The loss is so gradual that, as one sense dies, others grow. Suddenly you can smell the world and sense when someone is standing out of your line of vision. Your brain grows on the inside, and things on the outside start to matter less. I get to live my life twice over, in two different bodies (the sighted one I used to have and the partially sighted one I now have), and with that comes the privilege of spying on the world and its intricacies from multiple vantage points. It's a cliché to say that disabled people are nicer. It is incorrect, in fact. But for me vision loss has made me more empathetic and more openminded. I have to take so often that I give more freely. When you rely on friends to take you down Oxford Street or a stranger to get you across the road, you think more consciously about what you give back and battle with the feeling that you need them more than they need you.
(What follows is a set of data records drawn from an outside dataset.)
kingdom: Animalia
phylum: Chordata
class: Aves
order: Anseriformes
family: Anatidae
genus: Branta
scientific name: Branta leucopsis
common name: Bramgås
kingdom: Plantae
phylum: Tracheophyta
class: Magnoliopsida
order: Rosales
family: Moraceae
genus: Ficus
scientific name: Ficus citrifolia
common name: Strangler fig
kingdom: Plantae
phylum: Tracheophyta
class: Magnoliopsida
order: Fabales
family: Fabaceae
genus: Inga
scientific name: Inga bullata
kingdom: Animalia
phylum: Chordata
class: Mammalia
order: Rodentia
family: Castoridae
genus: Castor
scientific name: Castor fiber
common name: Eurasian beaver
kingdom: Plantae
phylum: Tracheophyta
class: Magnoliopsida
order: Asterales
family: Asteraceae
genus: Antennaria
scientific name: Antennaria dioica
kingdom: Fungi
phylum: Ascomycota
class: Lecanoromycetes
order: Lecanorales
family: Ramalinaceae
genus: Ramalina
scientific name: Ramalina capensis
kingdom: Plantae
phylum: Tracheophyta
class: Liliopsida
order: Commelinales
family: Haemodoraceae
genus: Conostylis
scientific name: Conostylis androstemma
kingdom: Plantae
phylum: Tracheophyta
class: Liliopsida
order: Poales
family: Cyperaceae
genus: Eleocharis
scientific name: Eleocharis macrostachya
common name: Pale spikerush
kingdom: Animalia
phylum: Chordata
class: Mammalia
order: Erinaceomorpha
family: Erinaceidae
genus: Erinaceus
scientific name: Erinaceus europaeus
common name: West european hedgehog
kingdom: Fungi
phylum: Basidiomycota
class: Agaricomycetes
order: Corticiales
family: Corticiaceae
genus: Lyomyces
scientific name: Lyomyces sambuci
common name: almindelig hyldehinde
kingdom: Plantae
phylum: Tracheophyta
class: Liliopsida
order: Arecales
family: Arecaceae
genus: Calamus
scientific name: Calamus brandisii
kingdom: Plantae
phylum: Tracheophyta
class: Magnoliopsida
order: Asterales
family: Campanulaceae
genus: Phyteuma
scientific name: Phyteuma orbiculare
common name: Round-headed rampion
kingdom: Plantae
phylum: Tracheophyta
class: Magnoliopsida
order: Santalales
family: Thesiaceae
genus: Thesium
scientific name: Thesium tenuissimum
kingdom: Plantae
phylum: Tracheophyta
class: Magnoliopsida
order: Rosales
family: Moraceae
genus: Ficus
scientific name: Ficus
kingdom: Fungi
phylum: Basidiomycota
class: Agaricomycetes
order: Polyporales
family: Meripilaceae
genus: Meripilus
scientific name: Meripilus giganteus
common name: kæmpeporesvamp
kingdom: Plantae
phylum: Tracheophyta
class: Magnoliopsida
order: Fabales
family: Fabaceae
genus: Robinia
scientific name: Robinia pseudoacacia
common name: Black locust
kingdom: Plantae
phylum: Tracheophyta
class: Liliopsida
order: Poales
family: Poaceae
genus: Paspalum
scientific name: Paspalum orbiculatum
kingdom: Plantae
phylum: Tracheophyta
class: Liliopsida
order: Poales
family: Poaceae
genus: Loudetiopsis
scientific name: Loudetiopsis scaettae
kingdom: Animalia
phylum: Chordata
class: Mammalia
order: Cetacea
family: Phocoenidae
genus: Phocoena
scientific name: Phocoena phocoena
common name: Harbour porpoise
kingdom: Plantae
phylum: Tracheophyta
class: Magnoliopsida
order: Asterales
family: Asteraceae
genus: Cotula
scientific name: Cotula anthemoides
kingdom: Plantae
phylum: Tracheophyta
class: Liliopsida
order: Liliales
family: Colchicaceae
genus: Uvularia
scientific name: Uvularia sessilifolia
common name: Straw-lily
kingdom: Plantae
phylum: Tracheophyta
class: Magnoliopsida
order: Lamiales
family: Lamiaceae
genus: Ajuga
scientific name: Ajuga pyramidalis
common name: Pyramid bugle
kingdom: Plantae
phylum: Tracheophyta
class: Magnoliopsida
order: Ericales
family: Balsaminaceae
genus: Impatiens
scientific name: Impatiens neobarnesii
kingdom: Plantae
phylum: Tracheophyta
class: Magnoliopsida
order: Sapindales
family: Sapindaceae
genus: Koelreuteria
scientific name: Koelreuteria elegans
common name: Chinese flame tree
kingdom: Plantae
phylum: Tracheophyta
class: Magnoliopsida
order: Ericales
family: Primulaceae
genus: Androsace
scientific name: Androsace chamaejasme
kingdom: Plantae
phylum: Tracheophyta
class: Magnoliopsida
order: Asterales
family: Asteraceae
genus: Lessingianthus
But, strangely, I am happier like this than if I had carried on down the middle lane to mediocre city, never having seen or felt real loss and known how to appreciate the good things around me. I have met people I would never have met had I been sighted, and we have been joined together by the common bond of disability (and there is no glue that sets as hard as that squeezed from the pores of a minority). When part of your body starts to die, you feel what it is to be human. You wake up from the slumber of being just another idiot with an iPod because you are forced to work out the bigger questions. Or at least ask them. Why am I here? Why is this happening? You are alert to the immediacy and fragility of your life. You know that the choices of the modern age do not and can not extend into every realm of your life. You can't choose to see (at least not yet). This is it. The upshot? You live in the moment. You settle for your lot and love it.
The concept of sight loss as a positive thing is an elusive one. It is hard to grasp when you have experienced it, and even harder to grasp when you haven't. It is not something I would have chosen, but it is not something I wish hadn't happened.
Would I like to stop it getting worse? Yes, because I'm only human and, sometimes I lie awake worrying how I'll cope when it's all gone. But would I like to have gene therapy and see perfectly again? Five years ago I'd have said yes. Now I'm not sure, because if this experiment of going blind has taught me anything, it is that what you lose in one place, you gain elsewhere, and while a blind life is different from a sighted life, it is not lesser. And ultimately it is better than having no life at all.